Interpretive Summary: Calves are born without any antibodies. They obtain antibodies from their mothers' milk in the first 24 hours of life. If for any reason they do not get enough antibodies, they are highly prone to illness and death from infectious diseases. This study examined the effect of genetic variation on antibody concentration in day old calves. The nucleotide sequence of a gene that encodes a protein thought to be involved in uptake of antibody from the intestinal tract of young animals was determined in populations of cattle. Specific nucleotide sequence changes in this gene were associated with low or high concentrations of antibody in calves. These results indicate a genetic component to the problem of low antibody levels in young calves and may lead to strategies to control this important problem.

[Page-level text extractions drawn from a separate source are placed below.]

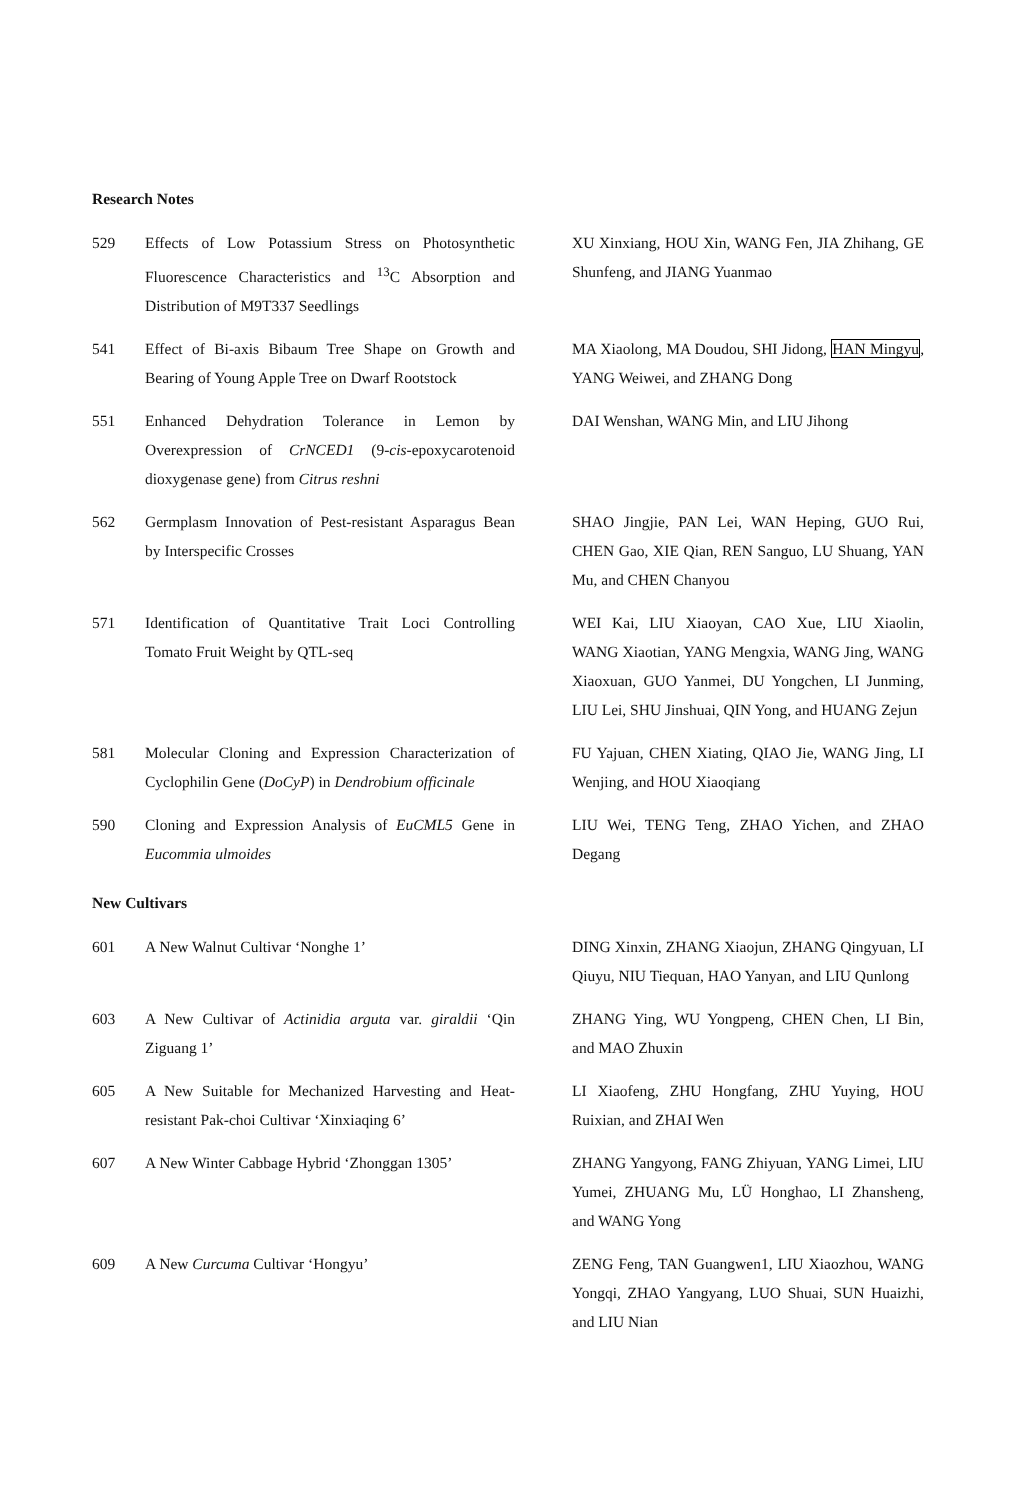Research Notes
529 Effects of Low Potassium Stress on Photosynthetic Fluorescence Characteristics and <sup>13</sup>C Absorption and Distribution of M9T337 Seedlings
XU Xinxiang, HOU Xin, WANG Fen, JIA Zhihang, GE Shunfeng, and JIANG Yuanmao
541 Effect of Bi-axis Bibaum Tree Shape on Growth and Bearing of Young Apple Tree on Dwarf Rootstock
MA Xiaolong, MA Doudou, SHI Jidong, HAN Mingyu, YANG Weiwei, and ZHANG Dong
551 Enhanced Dehydration Tolerance in Lemon by Overexpression of CrNCED1 (9-cis-epoxycarotenoid dioxygenase gene) from Citrus reshni
DAI Wenshan, WANG Min, and LIU Jihong
562 Germplasm Innovation of Pest-resistant Asparagus Bean by Interspecific Crosses
SHAO Jingjie, PAN Lei, WAN Heping, GUO Rui, CHEN Gao, XIE Qian, REN Sanguo, LU Shuang, YAN Mu, and CHEN Chanyou
571 Identification of Quantitative Trait Loci Controlling Tomato Fruit Weight by QTL-seq
WEI Kai, LIU Xiaoyan, CAO Xue, LIU Xiaolin, WANG Xiaotian, YANG Mengxia, WANG Jing, WANG Xiaoxuan, GUO Yanmei, DU Yongchen, LI Junming, LIU Lei, SHU Jinshuai, QIN Yong, and HUANG Zejun
581 Molecular Cloning and Expression Characterization of Cyclophilin Gene (DoCyP) in Dendrobium officinale
FU Yajuan, CHEN Xiating, QIAO Jie, WANG Jing, LI Wenjing, and HOU Xiaoqiang
590 Cloning and Expression Analysis of EuCML5 Gene in Eucommia ulmoides
LIU Wei, TENG Teng, ZHAO Yichen, and ZHAO Degang
New Cultivars
601 A New Walnut Cultivar ‘Nonghe 1’ DING Xinxin, ZHANG Xiaojun, ZHANG Qingyuan, LI Qiuyu, NIU Tiequan, HAO Yanyan, and LIU Qunlong
603 A New Cultivar of Actinidia arguta var. giraldii ‘Qin Ziguang 1’
ZHANG Ying, WU Yongpeng, CHEN Chen, LI Bin, and MAO Zhuxin
605 A New Suitable for Mechanized Harvesting and Heat-resistant Pak-choi Cultivar ‘Xinxiaqing 6’
LI Xiaofeng, ZHU Hongfang, ZHU Yuying, HOU Ruixian, and ZHAI Wen
607 A New Winter Cabbage Hybrid ‘Zhonggan 1305’
ZHANG Yangyong, FANG Zhiyuan, YANG Limei, LIU Yumei, ZHUANG Mu, LÜ Honghao, LI Zhansheng, and WANG Yong
609 A New Curcuma Cultivar ‘Hongyu’ ZENG Feng, TAN Guangwen1, LIU Xiaozhou, WANG Yongqi, ZHAO Yangyang, LUO Shuai, SUN Huaizhi, and LIU Nian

Technical Abstract: Calves are born with little or no circulating immunoglobulin. Within 24 hours after birth, calves acquire immunoglobulins through passive transfer from ingestion of maternal colostrum. When this process fails, calves are at high risk for postnatal infections. Uptake of IgG from the intestinal lumen and regulation of IgG levels in mammary secretions are mediated by FcRn, a heteroduplex, IgG-specific receptor expressed on epithelial cells. To test the hypothesis that allelic variation in FCGRT (which encodes the alpha-chain of FcRn) is associated with variation of IgG concentration in neonatal calves, five SNPs were identified by sequencing 1,305 bp of FCGRT genomic DNA from a multi-breed panel of 96 cattle and 27 founders of a reference population. Five SNP haplotypes were defined, verified by segregation and used to test association of FCGRT with neonatal IgG concentration in a case-control study. The results of this study demonstrated that dams with FCGRT haplotype 3 had a significantly greater risk of failure of passive transfer in their calves (odds ratio [OR] = 3.80, CI95% 1.10 - 13.18, p = 0.035). Calves with FCGRT haplotype 2 were less likely to have high levels of passively acquired immunoglobulin (OR = 0.18, CI95% 0.05 - 0.68, p = 0.011). These results indicate that the bovine FCGRT haplotype markers are in linkage disequilibrium with genetic risk factors affecting passive transfer of IgG in beef cattle.